BRIEF. Select every line in the records that contains the string "Goobay", treating uppercase and lowercase letters as different.

Extracted page text data:
^^^^
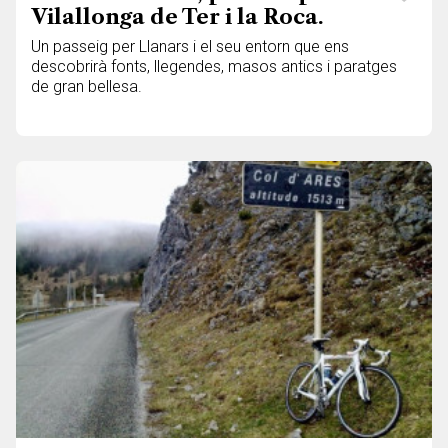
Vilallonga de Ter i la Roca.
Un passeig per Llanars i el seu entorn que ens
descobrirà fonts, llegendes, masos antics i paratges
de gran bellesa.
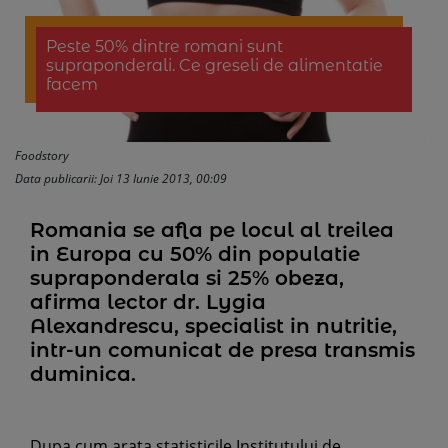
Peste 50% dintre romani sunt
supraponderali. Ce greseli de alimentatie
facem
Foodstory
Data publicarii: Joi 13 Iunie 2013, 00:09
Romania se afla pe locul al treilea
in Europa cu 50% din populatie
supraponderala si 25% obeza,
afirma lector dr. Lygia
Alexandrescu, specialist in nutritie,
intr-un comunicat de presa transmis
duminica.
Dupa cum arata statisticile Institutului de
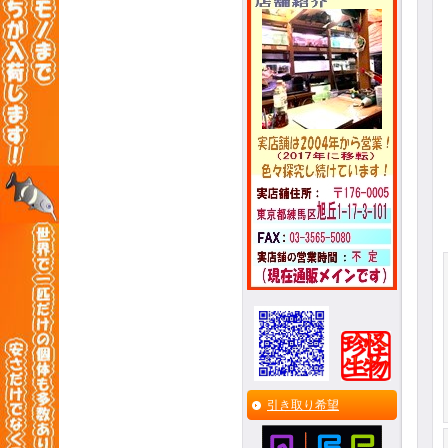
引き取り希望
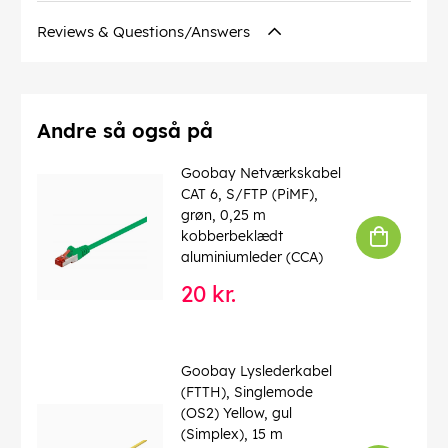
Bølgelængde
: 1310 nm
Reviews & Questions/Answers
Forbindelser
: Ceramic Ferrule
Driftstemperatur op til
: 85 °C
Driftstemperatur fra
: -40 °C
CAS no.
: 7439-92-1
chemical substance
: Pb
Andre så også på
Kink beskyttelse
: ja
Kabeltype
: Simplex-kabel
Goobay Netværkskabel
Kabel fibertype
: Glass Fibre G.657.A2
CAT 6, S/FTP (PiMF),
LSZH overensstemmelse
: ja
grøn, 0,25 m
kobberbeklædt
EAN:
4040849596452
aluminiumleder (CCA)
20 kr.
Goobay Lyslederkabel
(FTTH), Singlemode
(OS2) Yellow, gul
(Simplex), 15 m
^^^^
TASK OUTPUT.
Goobay Netværkskabel
Goobay Lyslederkabel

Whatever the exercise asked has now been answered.